Blame John Muir. The wily old prophet of the mountains first piqued my interest with his legendary memoir My First Summer in the Sierras. With a brother in Pasadena, it was only a matter of time before “The Range of Light” and I became acquainted. My first glimpse came last September on a five day fly-fishing road trip from Seattle to LA. As Joseph, Tuck, and I wound down the 395 at the foot of the Eastern Sierras I began to fall prey to the same spell that enchanted Muir. Even from a distance the siren song of the mountain range beckons.

My enchantment with the Sierras has only increased after three days in Kings Canyon. It is a photographer’s wonderland. Golden light ricochets between towering clefts of granite, each peak and crag daring you to capture its brazen majesty. These types of conditions are what I live for. They are my drug. Yet even in the midst of such staggering natural beauty lies conflict.

Perfect light, majestic scenery, and adventure aplenty combine to bring out the best and worst in me as a photographer. I find myself struggling to balance competing desires: How can I ever hope to create a truly meaningful picture when the grandeur before me is overwhelming to the point of numbness? How do I actually experience a place, or a person, when I’m constantly viewing life through a lens?

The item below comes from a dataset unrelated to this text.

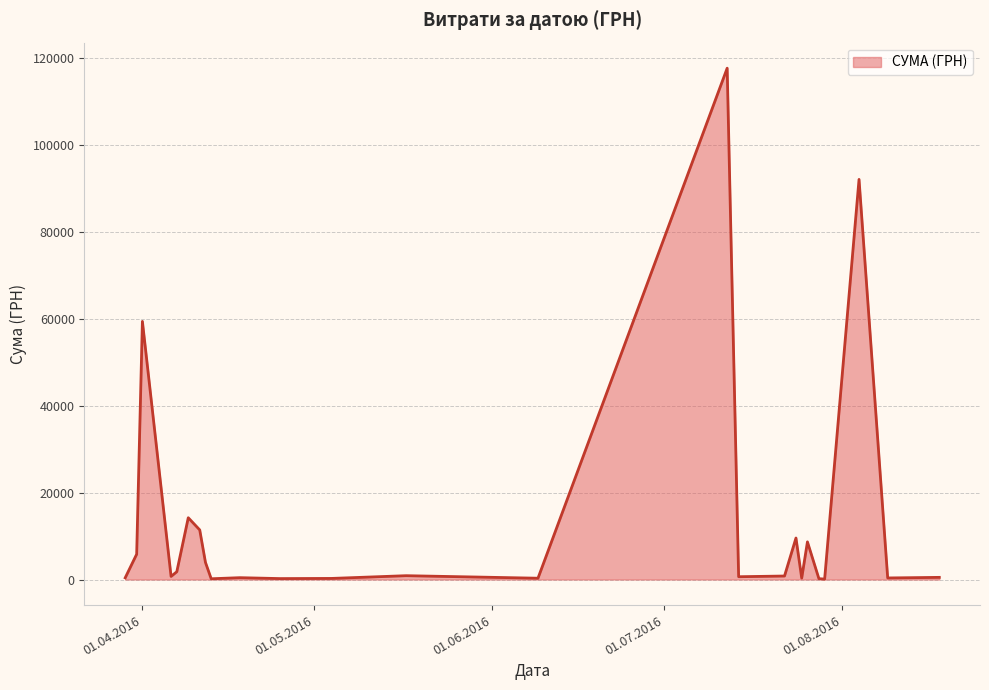

What is the difference between the second highest and second lowest values?

91825.0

I fear I’ll always be chasing a cliche. I fear I’ll miss a truly great photograph because I’m only paying attention to the obviously good ones. I worry that I’m not being present with the people I love because I’m distracted by the light. I haven’t yet found a solution to these problems. Maybe that means I’ll never be a great photographer, doomed to dabble forever in the shallow end of the pool. Or perhaps struggling through these conflicts time and time again is the path to greatness. I don’t know. I suppose only time will tell. In the meantime, I’m sure enjoying the view.




















For the photography nerds: All photos taken with a 6×6 Minolta Autocord or 6×7 Bronica GS-1 on Kodak Portra 400, Kodak Ektar 100, or Fuji Pro 400H medium format (120) film.